Provided data →
****************************************

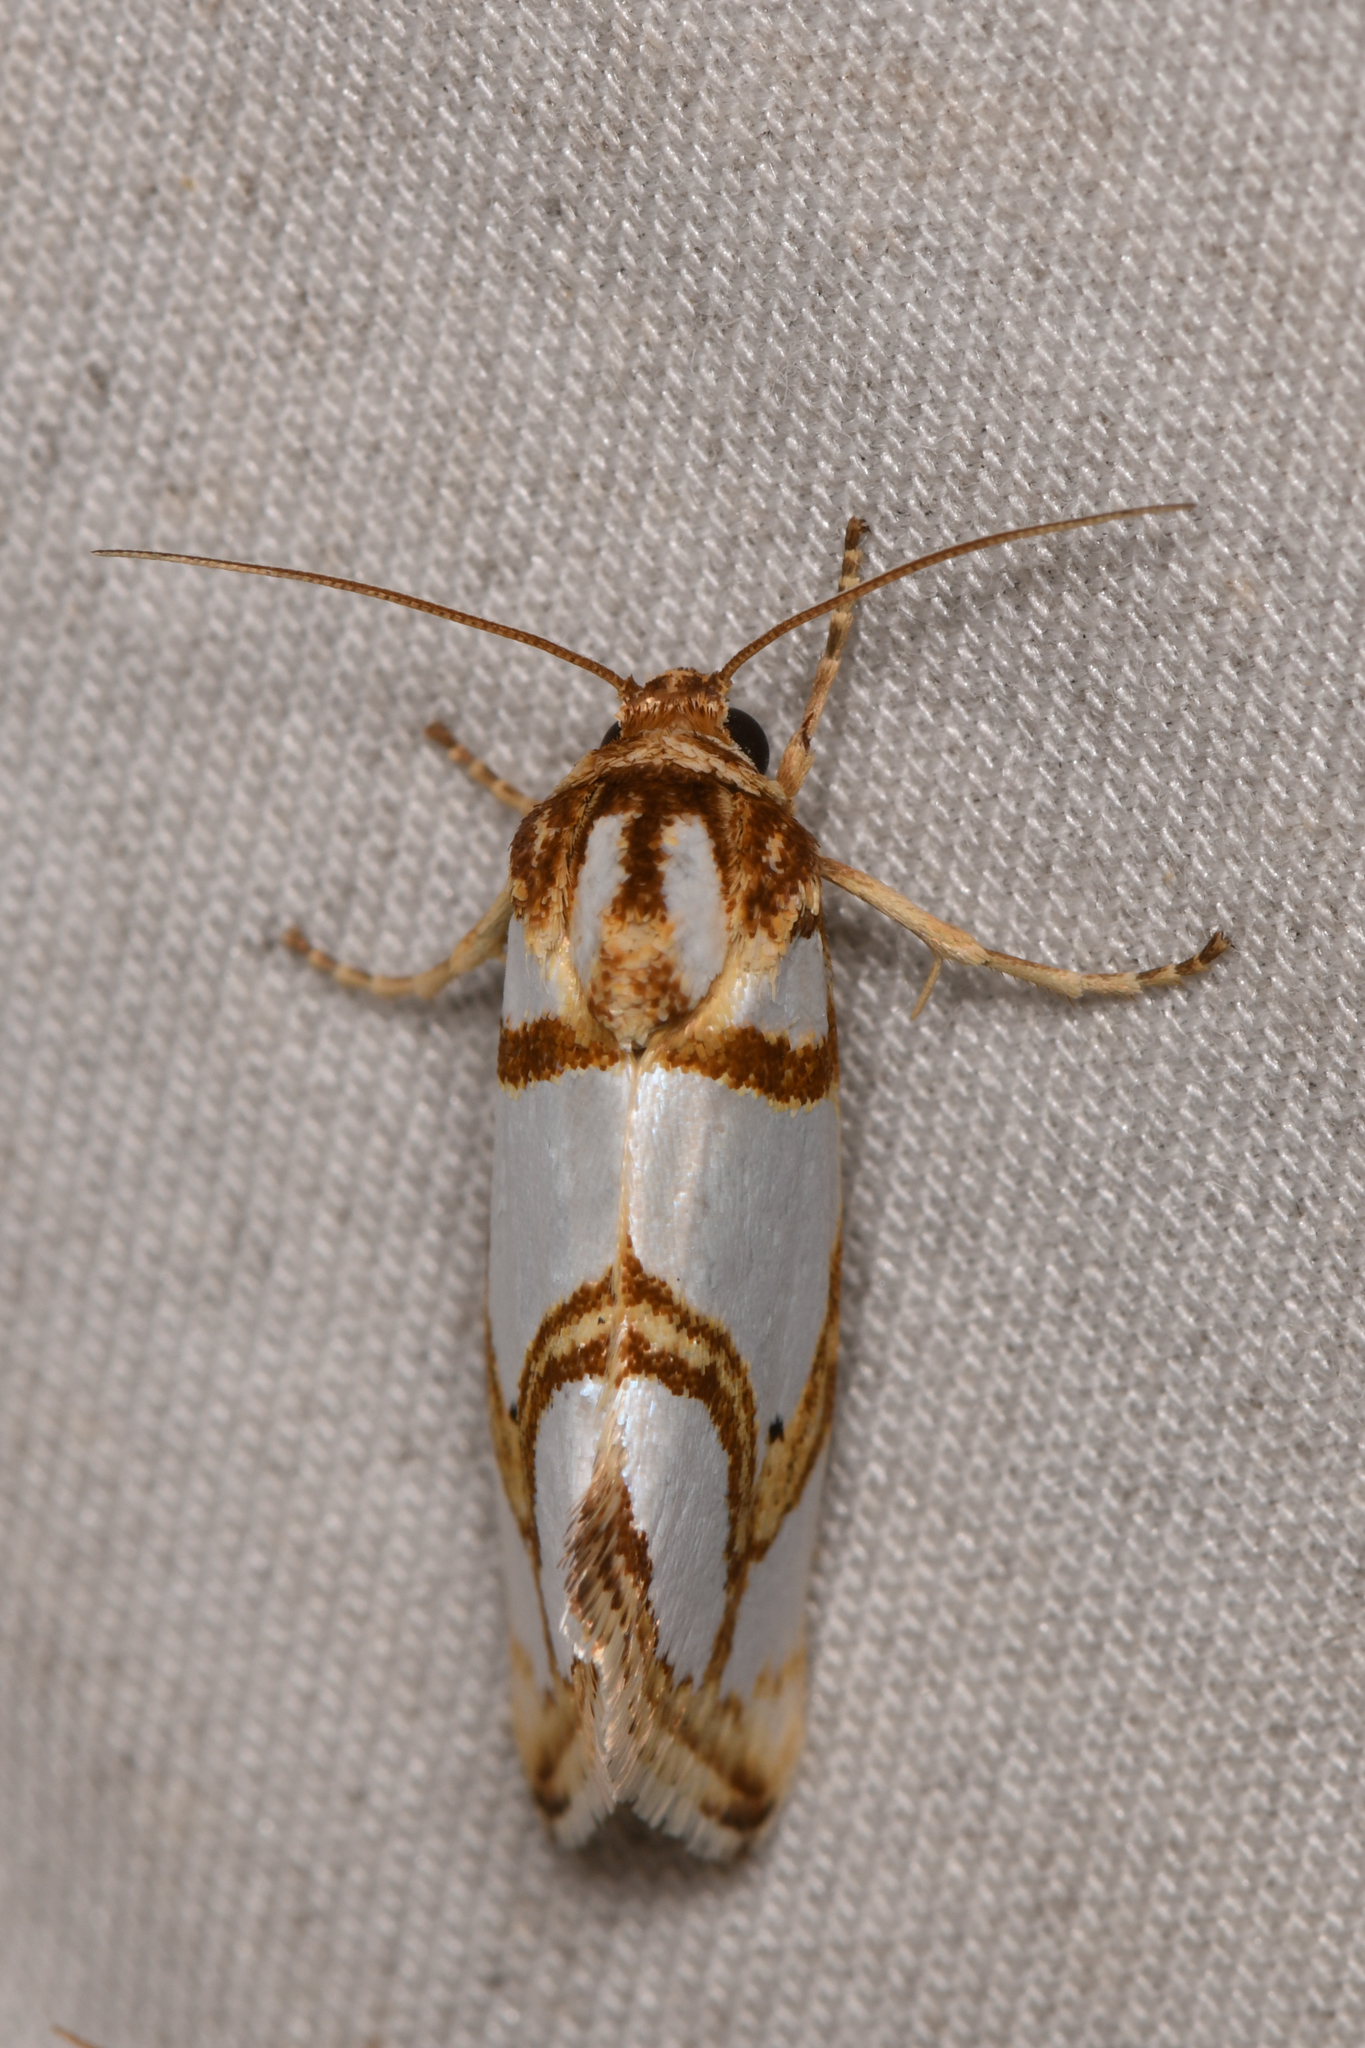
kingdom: Animalia
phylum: Arthropoda
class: Insecta
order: Lepidoptera
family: Noctuidae
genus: Argentostiria
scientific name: Argentostiria koebelei
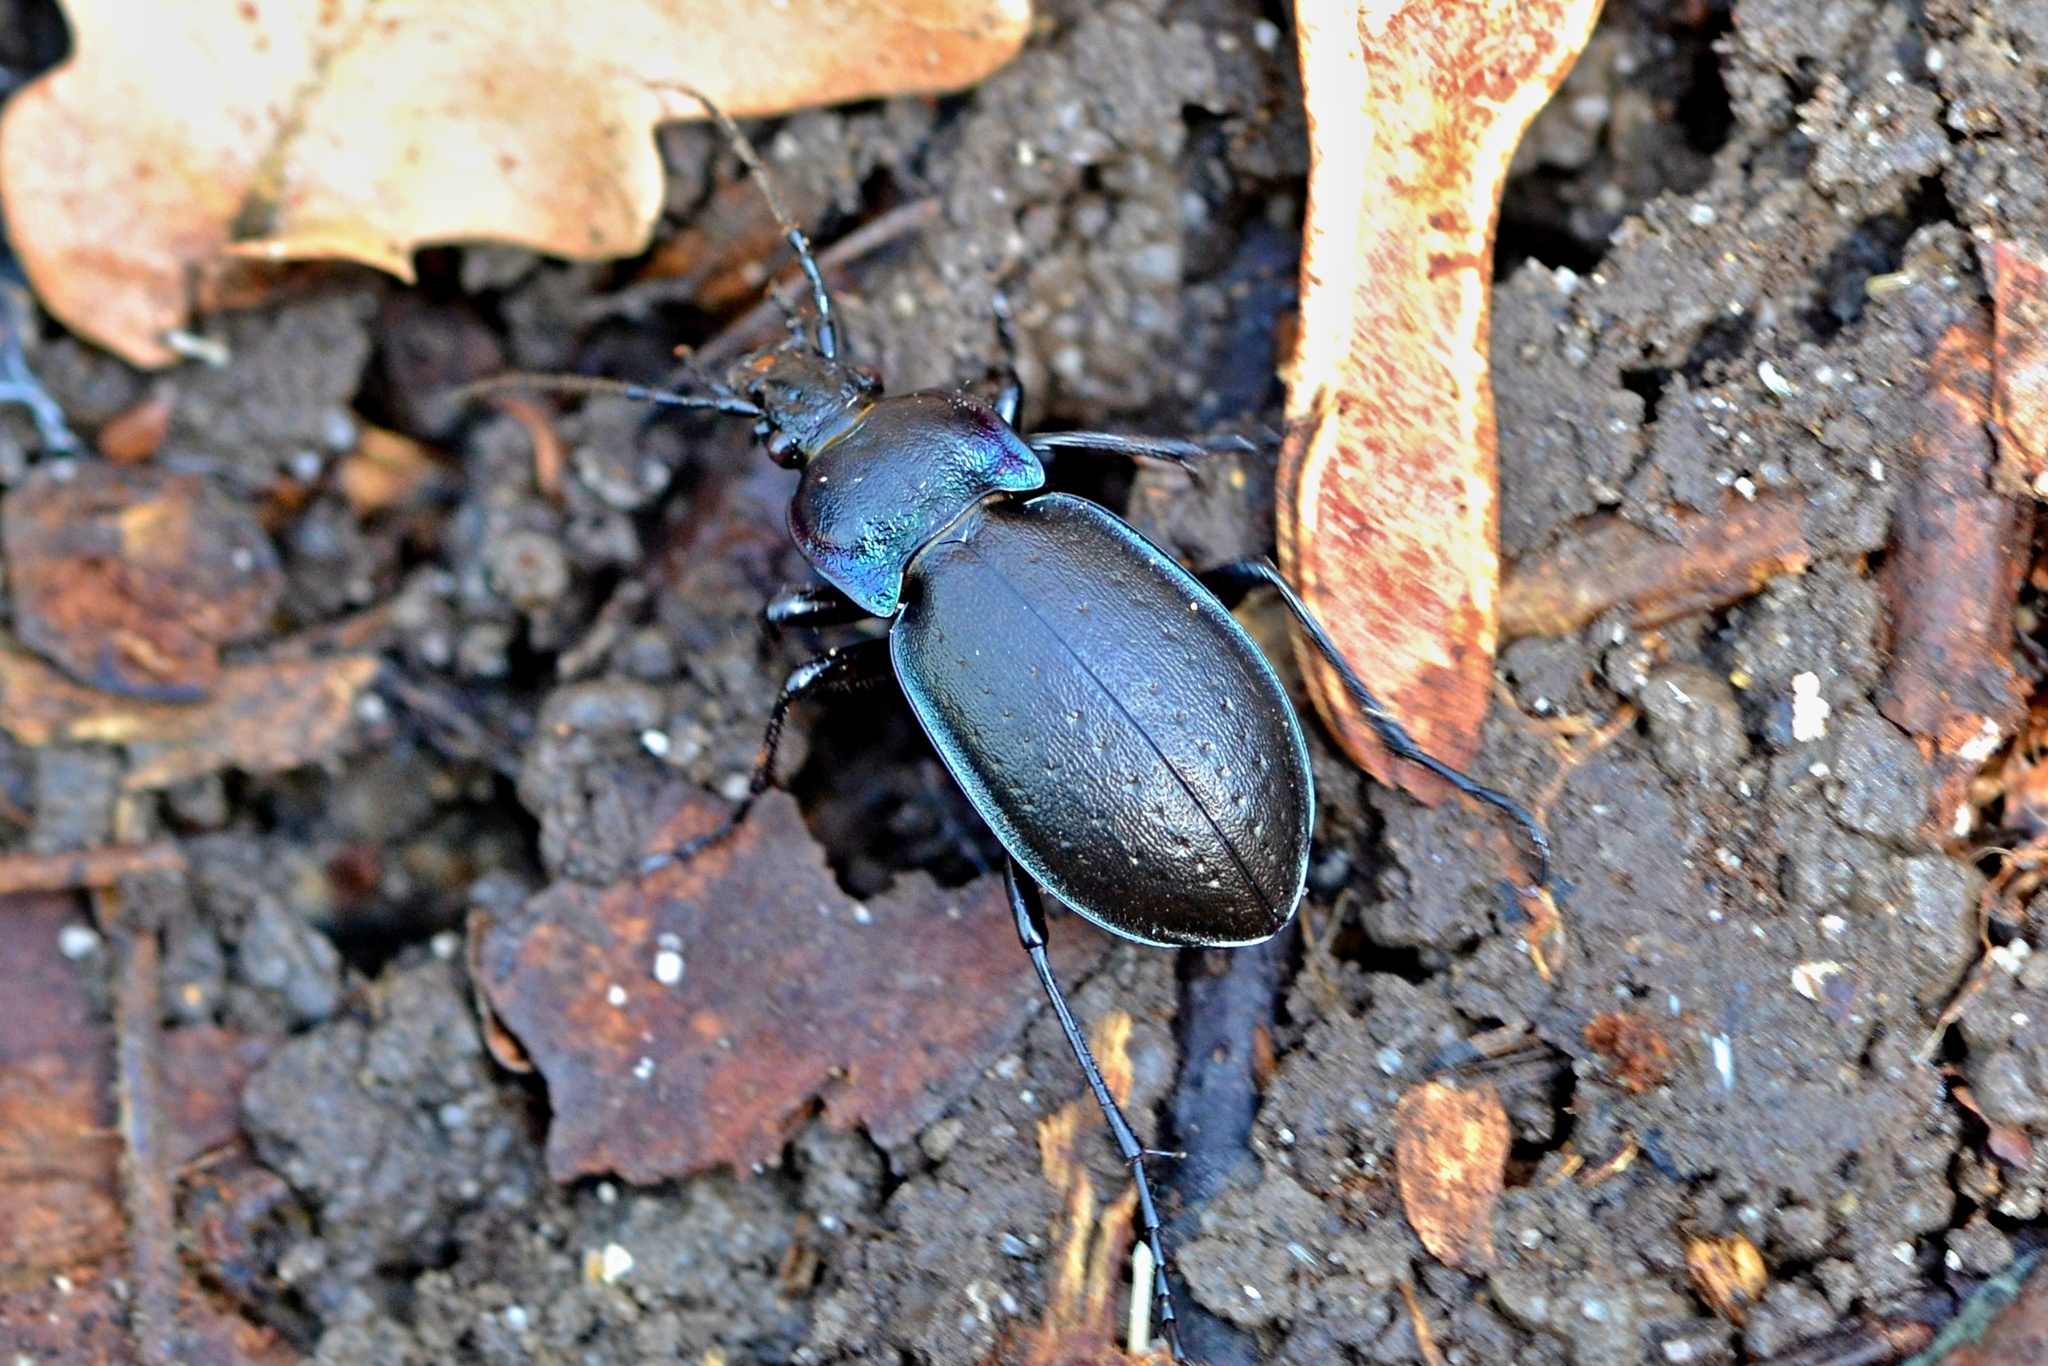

****************************************

Aim of the exercise → Copy every line of text from the records above word for word, and leave the pictures out.

Reply →
kingdom: Animalia
phylum: Arthropoda
class: Insecta
order: Lepidoptera
family: Noctuidae
genus: Argentostiria
scientific name: Argentostiria koebelei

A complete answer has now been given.